To do:
1/ According to the rabbi's post, in which country did the practice of singing from balconies originate?
2/ Carry on the rabbi's post about balcony singing and postponed b'nai mitzvahs, picking up after its final sentence.

Extract:
○ ○ ○ ○ ○ ○ ○

From the Rabbi's Bunker

Homebound Israelis singing on their balconies 
(a practice originated in Italy), 
a familiar and very appropriate song: 
B'Shana Ha'ba'ah

"Next year we'll sit on our porches 
counting the migrating birds. 
Kids on a holiday will play Tag
Between the house and the fields
You will see, you will see
How good it will be
Next, next year"

 
https://lyricstranslate.com

בשנה הבאה נשב על המרפסת. דווקא עכשיו!
בשנה הבאה נשב על המרפסת. דווקא עכשיו!
Thanks to Irma Ross for sharing this one...
 


No Large Gatherings?  What About Bar Mitzvahs?

Monday, March 16

This morning I wrote to our 2020 B'nai Mitzvah families, including the adult b'nai mitzvah class.  With state regulations now restricting gatherings to groups of less than 50, what was abstract and theoretical has suddenly become all-too-real. The eight week time frame recommended by the CDC takes through the first bar mitzvahs of the season us right up to our adult b'nai mitzvah, scheduled for May 16.

○ ○ ○ ○ ○ ○ ○

Listing:
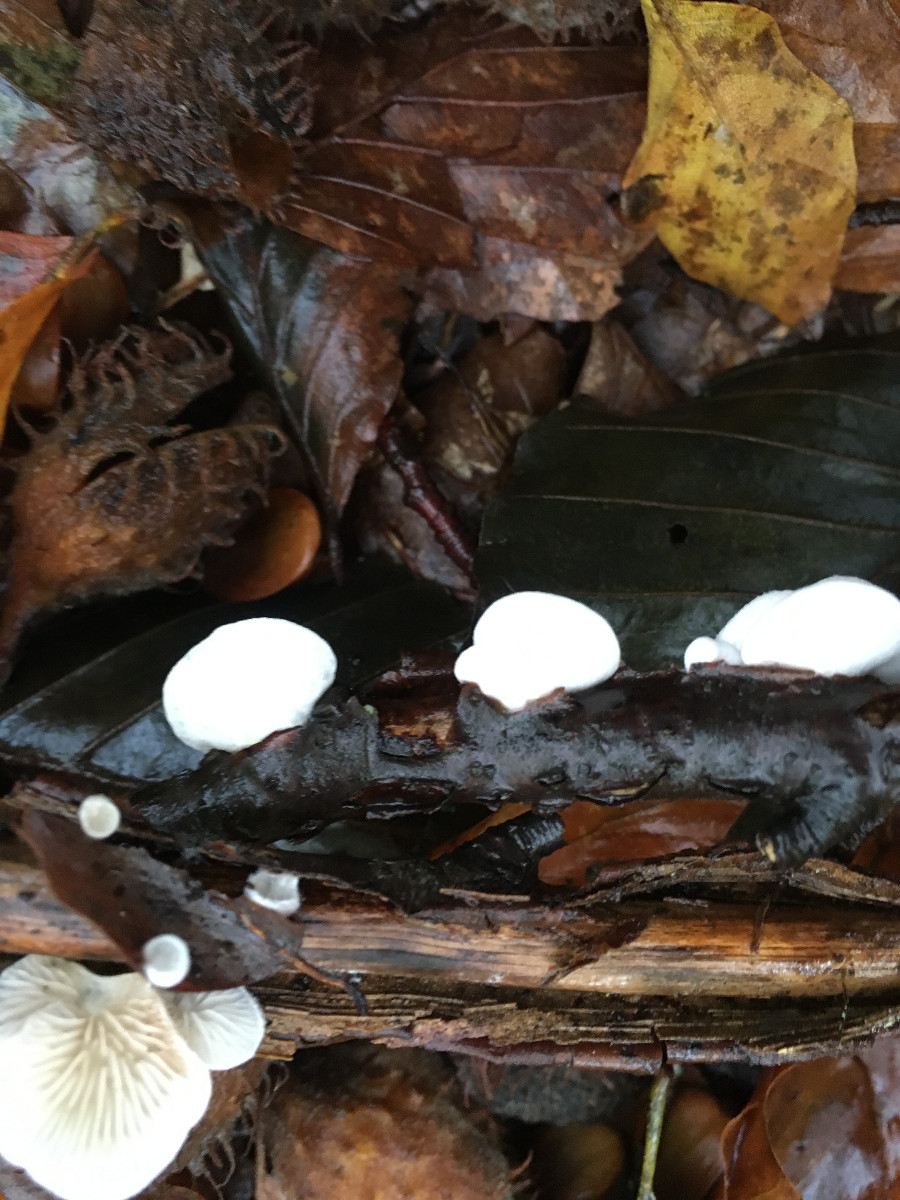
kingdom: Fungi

○ ○ ○ ○ ○ ○ ○

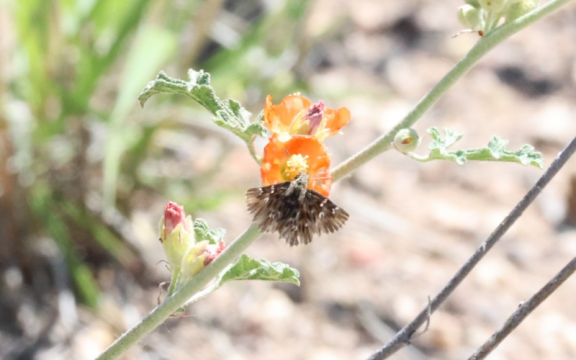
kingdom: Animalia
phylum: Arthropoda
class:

○ ○ ○ ○ ○ ○ ○

Response list:
1/ Italy

2/
If the current restrictions hold, we will soon be faced with a decision as to whether to postpone B'nai Mitzvah services or scale them down significantly.  The possibility of streaming video does exist - but for those with Sabbath observant relatives it may not be ideal. 

If we choose to postpone, which is the most likely scenario, the first question people will ask is whether all that study of a particular Torah portion or haftarah will be for naught.  Let me offer a rabbinic ruling that could decrease at least that concern. 

For bar and bat mitzvahs postponed during this crisis, I will allow the student(s) to read from the portion they have prepared, at whatever Shabbat the service is rescheduled for.  

So, for example, if the student has prepared a reading from the portion Behar, and the service is rescheduled for the week when we read the portion Re'eh, we will take out two Torahs and read selections from both portions.  The haftarah will be the one that the student has learned - plus perhaps a verse or two from the actual haftarah for that day.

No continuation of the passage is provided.